I didn’t feel right then like I deserved any such bridge, but the words and the music done what they was meant to do. I was solaced, and the beauty of it filled my heart so there was a kind of a right balance there again, or at
least a promise that there would be one. By and by I calmed and was able to see past the sorrow and the waste of it, where before there had seemed to be nothing. And I seen something else too, or maybe it’s better to say I heard it, a little late but clear as a tocsin bell.
“Dopey boy,” Monono said. But I knowed she meant it kind.
There was so many things I wanted to say to her, and had wanted to for the longest time, but I never imagined to say them in a village I didn’t know, that didn’t have no people any more, with Mardew lying dead on the ground next to me.

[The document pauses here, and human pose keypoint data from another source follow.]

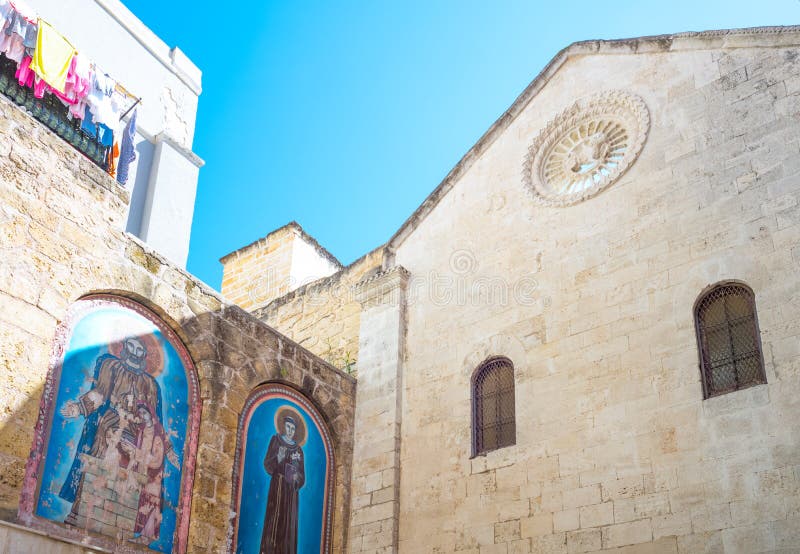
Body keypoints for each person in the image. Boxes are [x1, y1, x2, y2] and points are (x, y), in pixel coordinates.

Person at [58, 336, 177, 528]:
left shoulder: (151, 384)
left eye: (139, 349)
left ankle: (119, 521)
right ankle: (79, 511)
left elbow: (154, 420)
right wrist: (79, 407)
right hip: (110, 425)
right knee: (98, 463)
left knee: (132, 473)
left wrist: (168, 448)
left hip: (137, 434)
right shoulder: (111, 365)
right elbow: (100, 392)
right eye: (131, 346)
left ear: (144, 355)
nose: (134, 352)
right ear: (124, 346)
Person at [260, 414, 305, 554]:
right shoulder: (276, 441)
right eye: (288, 427)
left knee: (288, 525)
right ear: (283, 426)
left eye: (293, 428)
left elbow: (302, 476)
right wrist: (278, 458)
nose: (290, 431)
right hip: (278, 487)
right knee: (274, 520)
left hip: (291, 493)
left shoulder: (298, 450)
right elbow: (267, 464)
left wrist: (297, 476)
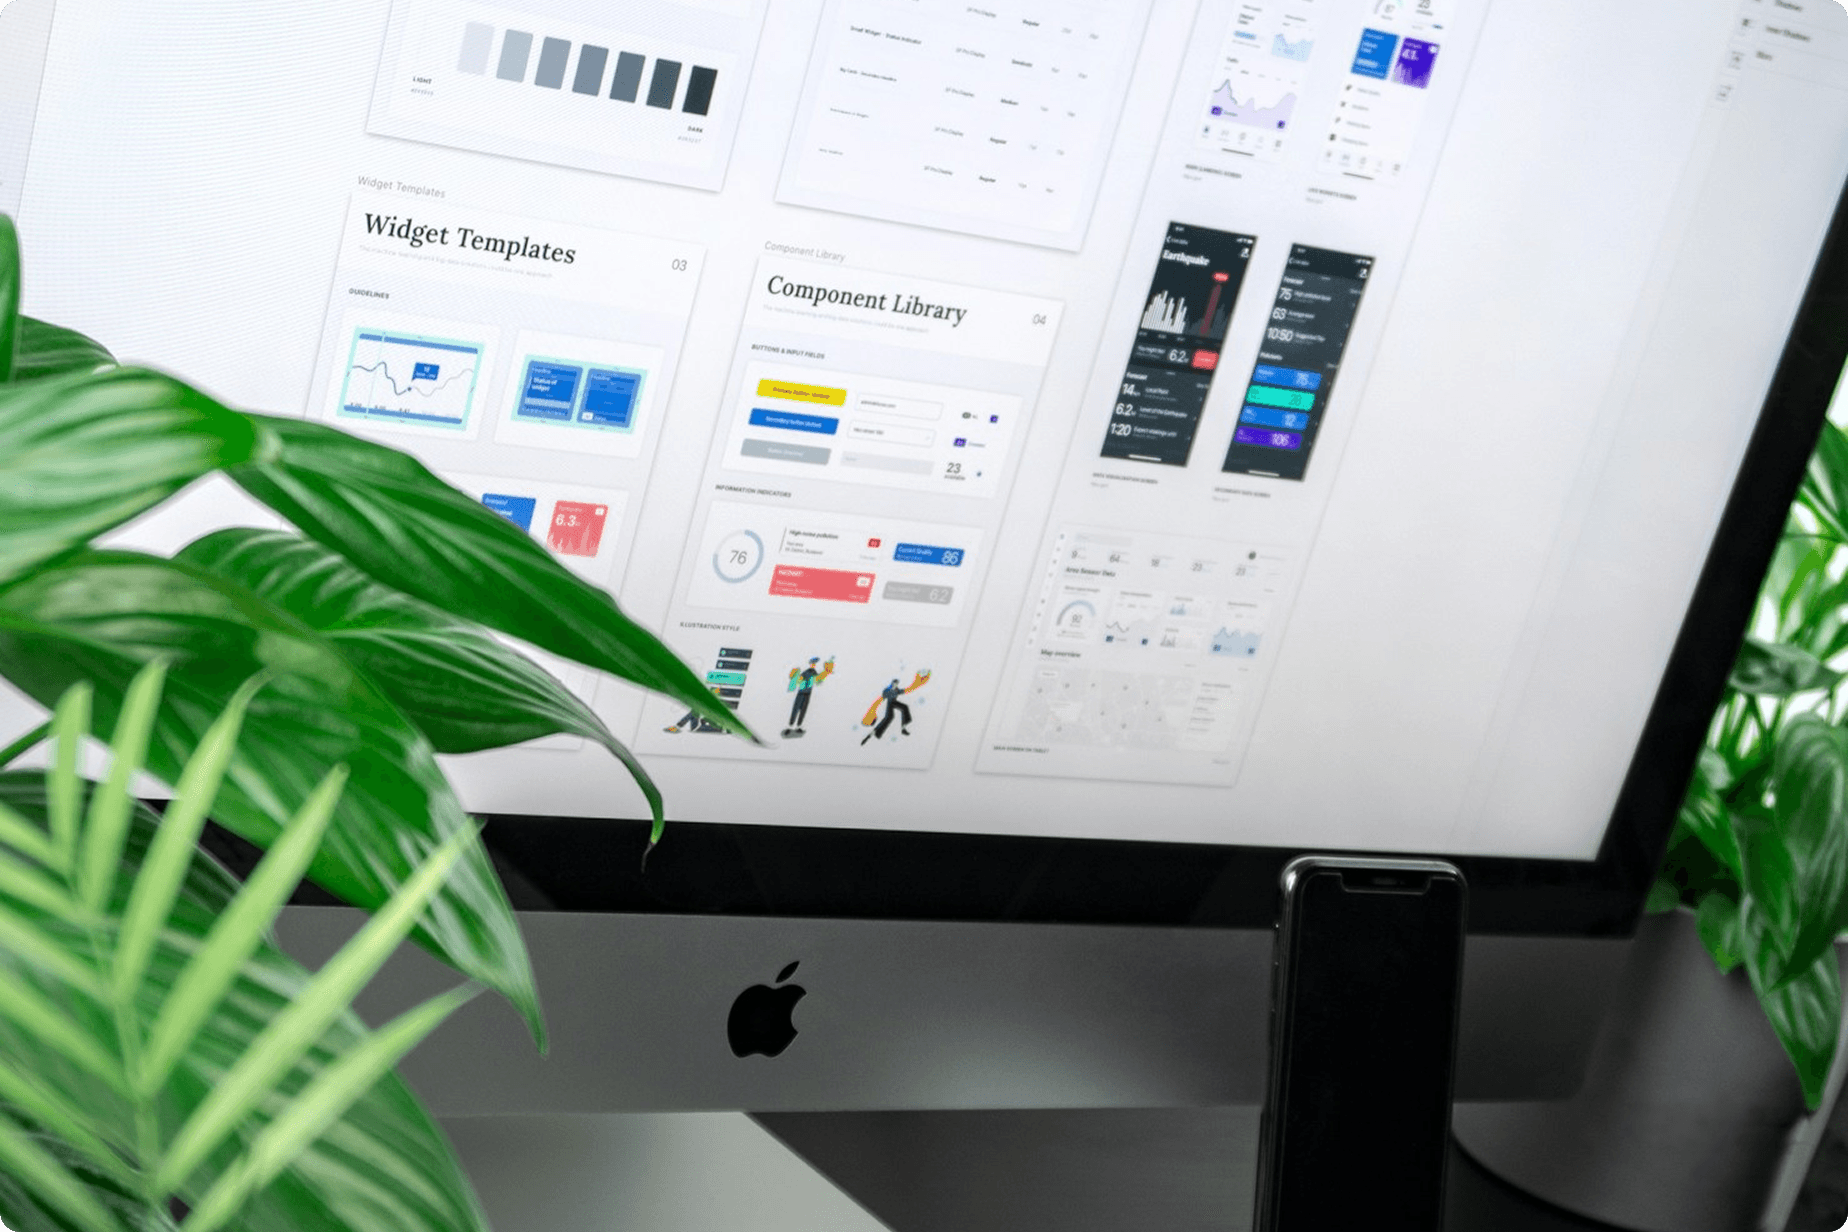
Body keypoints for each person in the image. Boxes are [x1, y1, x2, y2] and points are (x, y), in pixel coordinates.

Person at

I said one thing only, for it seemed to matter:
“How come you got my name right?”
“I never got it wrong, Koli-bou. It was right there in my registry. I only said it wrong because of how the DreamSleeve’s sound files work. But that’s a long story. I think you might want to save it for another time.”
I think I told you Monono’s voice sounded different at the wedding, when she come back. That same difference was there when she told me Mardew was dying, and it was even easier to see. There was a hardness in her now, where before she had always been most soft and gentle even in her teasing of me. If anything she said had ever sounded hard, it was only a game, kind of, and she always made sure I knowed it right after.
I wanted to know what had happened to her when she was away, and it come hard to me to wait. But she was right when she said to save it for another time. My head right then was full of Mardew being dead and me being the one that killed him. I had got to get myself away from that, somehow, before I could think of anything else.
I got up, slow as trees might of moved in the old times. I picked the DreamSleeve up off the ground where it had fell. I found my bundle on the ground too, and my short knife stuck in the earth point down. I must of grabbed a hold of it at some point, meaning to strike a blow with it, but I didn’t remember any such thing.
Ludden had used to have a lookout that was very like the one in Mythen Rood, except it had a ladder in place of a stair. It was easy to find, standing out over the village the way it did. I went there and climbed on up to the platform. I felt safe doing so, for nothing could come up the ladder without me hearing it.